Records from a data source
=-=-=

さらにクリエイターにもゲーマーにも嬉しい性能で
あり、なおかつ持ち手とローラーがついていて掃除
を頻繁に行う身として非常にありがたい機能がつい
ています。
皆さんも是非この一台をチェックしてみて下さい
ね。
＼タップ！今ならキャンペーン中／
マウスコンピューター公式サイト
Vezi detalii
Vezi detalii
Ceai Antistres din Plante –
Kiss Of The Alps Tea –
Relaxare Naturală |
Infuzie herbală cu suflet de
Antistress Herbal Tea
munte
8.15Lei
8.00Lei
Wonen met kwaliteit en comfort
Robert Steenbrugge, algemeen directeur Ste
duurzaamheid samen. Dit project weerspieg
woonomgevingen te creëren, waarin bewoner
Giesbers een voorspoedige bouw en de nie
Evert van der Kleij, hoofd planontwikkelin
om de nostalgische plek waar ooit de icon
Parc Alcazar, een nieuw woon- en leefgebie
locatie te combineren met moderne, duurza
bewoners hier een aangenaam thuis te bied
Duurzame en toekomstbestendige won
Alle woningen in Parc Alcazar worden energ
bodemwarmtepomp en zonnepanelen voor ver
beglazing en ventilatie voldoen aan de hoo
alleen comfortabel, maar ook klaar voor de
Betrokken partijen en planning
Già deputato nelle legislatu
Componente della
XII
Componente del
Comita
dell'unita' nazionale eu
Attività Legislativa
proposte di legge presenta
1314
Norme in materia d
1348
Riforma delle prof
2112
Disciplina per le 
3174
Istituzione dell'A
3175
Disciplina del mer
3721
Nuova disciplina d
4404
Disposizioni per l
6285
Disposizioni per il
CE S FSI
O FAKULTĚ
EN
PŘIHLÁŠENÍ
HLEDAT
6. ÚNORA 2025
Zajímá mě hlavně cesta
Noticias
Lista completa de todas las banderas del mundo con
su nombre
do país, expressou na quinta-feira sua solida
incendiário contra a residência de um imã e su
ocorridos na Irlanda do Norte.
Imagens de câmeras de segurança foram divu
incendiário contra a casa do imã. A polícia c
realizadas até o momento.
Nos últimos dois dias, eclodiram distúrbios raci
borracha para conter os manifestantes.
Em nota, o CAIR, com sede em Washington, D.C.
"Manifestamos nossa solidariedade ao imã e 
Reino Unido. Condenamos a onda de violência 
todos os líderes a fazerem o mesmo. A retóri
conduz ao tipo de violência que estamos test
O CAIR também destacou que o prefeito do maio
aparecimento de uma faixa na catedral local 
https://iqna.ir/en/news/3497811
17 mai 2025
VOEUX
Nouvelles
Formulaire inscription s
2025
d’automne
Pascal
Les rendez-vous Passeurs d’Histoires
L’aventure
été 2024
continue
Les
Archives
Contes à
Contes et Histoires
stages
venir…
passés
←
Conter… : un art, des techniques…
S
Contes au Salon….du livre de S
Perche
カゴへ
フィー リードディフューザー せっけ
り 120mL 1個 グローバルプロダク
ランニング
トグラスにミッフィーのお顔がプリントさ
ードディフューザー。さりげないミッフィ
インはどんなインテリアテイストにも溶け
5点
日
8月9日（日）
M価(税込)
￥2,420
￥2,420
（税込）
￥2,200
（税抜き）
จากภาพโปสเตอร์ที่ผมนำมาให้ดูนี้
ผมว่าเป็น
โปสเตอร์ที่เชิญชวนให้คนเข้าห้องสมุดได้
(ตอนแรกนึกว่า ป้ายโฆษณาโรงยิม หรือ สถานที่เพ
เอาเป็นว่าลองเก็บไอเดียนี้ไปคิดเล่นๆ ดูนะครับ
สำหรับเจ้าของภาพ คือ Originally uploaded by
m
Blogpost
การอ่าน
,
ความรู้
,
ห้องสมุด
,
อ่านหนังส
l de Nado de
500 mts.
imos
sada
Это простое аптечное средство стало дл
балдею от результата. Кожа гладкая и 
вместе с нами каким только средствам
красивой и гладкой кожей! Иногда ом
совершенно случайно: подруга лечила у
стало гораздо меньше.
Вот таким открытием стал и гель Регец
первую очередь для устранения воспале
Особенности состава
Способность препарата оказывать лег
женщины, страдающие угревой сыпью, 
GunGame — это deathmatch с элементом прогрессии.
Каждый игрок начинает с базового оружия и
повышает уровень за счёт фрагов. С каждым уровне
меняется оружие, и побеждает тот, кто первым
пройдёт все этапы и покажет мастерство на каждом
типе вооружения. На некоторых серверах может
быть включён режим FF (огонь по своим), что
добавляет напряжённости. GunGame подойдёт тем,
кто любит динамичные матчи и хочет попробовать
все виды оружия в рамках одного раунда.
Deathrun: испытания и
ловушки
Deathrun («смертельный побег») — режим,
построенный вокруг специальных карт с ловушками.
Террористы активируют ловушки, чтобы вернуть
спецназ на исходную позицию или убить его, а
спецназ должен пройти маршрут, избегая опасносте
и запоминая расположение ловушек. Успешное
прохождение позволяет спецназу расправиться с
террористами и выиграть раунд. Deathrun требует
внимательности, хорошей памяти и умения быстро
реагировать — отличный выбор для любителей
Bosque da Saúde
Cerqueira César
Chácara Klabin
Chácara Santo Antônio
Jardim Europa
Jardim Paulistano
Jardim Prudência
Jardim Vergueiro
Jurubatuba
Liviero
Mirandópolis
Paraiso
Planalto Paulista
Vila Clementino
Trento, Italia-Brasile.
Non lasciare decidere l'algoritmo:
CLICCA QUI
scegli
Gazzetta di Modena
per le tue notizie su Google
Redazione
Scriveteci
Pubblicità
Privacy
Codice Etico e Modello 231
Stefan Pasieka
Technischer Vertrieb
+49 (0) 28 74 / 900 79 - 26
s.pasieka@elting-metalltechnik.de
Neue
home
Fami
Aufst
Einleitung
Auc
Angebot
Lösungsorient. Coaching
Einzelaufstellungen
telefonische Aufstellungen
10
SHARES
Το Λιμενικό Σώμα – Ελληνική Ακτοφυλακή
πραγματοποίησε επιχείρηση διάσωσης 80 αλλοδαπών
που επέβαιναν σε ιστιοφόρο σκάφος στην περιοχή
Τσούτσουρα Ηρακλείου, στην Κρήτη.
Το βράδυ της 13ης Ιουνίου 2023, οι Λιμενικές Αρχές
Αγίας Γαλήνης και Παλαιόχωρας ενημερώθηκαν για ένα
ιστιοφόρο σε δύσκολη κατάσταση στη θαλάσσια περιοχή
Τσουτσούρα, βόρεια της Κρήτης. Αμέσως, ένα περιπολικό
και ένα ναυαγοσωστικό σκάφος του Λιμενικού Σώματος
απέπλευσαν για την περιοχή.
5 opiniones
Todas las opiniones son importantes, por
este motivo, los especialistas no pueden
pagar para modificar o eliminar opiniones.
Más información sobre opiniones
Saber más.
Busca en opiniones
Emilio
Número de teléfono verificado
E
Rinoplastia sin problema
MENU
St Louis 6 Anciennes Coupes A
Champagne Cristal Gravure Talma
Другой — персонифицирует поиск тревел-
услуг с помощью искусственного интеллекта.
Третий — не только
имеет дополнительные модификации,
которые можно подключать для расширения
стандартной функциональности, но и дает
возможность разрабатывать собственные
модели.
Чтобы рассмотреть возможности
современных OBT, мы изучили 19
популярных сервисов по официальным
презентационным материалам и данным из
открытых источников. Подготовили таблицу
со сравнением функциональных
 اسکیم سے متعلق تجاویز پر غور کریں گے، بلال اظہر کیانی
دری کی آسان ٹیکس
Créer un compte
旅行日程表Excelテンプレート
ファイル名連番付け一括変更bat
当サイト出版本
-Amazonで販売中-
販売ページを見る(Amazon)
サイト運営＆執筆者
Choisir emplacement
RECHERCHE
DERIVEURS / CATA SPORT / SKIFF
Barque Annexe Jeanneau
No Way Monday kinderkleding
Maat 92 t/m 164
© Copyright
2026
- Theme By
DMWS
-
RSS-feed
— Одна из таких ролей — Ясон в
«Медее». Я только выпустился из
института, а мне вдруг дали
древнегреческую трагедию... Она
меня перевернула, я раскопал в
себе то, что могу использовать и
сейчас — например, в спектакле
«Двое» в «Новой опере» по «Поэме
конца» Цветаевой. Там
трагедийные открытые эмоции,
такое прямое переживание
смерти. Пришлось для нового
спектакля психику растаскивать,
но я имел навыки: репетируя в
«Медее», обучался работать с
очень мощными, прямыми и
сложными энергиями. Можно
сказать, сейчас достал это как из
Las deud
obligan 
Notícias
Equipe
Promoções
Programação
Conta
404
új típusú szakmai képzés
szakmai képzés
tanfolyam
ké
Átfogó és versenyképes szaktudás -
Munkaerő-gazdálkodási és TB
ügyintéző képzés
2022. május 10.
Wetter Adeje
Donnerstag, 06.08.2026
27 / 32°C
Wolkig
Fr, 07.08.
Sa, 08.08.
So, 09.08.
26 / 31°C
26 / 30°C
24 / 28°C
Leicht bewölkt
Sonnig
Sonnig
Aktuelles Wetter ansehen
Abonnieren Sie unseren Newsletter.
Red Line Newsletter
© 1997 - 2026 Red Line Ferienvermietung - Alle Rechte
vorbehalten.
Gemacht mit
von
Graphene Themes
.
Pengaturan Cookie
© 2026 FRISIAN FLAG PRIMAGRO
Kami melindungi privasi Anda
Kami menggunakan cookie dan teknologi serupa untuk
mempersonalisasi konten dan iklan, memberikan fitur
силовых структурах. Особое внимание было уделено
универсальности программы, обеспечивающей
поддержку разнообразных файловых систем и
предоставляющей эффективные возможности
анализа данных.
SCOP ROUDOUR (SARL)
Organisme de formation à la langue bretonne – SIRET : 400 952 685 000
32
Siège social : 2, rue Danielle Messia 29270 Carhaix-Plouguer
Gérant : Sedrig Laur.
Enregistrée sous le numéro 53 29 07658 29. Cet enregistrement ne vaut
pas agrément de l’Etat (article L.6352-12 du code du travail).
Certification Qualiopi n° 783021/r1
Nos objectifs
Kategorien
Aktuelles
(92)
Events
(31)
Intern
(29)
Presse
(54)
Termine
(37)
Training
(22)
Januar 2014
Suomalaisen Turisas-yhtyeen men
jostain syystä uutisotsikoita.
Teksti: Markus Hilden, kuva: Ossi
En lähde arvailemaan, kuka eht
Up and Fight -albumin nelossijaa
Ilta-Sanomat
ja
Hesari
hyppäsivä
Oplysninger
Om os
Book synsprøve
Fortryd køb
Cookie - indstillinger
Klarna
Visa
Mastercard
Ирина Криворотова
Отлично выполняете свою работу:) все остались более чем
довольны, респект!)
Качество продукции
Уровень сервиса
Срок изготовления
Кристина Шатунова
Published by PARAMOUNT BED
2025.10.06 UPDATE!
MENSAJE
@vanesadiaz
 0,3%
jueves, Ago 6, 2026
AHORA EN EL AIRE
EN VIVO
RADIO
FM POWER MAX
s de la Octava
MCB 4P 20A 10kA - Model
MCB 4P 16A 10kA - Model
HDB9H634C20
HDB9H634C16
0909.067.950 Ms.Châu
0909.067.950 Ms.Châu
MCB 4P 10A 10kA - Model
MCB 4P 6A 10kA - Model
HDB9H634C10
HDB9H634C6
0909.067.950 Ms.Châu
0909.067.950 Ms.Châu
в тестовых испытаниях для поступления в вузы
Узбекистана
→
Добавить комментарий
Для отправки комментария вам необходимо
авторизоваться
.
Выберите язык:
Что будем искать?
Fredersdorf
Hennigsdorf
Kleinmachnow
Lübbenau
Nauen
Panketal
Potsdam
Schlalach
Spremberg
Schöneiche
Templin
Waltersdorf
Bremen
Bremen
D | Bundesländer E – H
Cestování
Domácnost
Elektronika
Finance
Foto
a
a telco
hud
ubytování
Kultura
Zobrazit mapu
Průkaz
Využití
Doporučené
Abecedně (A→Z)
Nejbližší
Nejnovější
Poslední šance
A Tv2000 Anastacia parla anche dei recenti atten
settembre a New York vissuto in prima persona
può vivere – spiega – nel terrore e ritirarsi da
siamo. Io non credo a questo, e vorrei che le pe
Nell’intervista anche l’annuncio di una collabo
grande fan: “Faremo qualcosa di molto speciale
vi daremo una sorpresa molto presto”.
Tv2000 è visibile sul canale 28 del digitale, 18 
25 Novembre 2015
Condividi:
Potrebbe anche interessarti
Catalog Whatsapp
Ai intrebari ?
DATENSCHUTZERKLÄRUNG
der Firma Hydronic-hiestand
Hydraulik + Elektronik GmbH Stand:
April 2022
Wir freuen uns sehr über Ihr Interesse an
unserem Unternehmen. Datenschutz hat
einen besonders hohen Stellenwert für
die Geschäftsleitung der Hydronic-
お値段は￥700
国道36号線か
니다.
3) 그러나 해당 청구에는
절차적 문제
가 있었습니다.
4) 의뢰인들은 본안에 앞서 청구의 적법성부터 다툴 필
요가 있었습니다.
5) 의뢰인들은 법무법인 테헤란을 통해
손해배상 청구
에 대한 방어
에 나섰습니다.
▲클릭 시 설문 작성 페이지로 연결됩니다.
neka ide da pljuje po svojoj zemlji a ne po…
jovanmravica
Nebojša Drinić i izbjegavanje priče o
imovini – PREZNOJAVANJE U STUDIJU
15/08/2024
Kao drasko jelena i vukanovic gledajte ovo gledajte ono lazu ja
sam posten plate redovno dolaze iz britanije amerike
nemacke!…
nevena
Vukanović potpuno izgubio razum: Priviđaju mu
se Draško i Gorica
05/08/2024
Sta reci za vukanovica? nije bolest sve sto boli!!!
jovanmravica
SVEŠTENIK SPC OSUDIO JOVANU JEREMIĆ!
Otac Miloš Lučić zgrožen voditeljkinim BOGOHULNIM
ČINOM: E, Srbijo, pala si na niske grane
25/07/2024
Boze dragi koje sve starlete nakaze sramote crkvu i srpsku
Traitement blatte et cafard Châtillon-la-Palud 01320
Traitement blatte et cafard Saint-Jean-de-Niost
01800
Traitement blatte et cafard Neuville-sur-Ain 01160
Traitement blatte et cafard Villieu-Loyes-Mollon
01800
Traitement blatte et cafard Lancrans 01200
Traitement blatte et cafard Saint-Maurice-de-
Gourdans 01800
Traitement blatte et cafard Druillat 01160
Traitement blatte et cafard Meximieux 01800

=-=-=

### DESCRIPTION OF THE TASK
Based on the records above, how many lines hold the string "ιστιοφόρο"? Answer with the number by itself.

### RESPONSE TO THIS TASK
2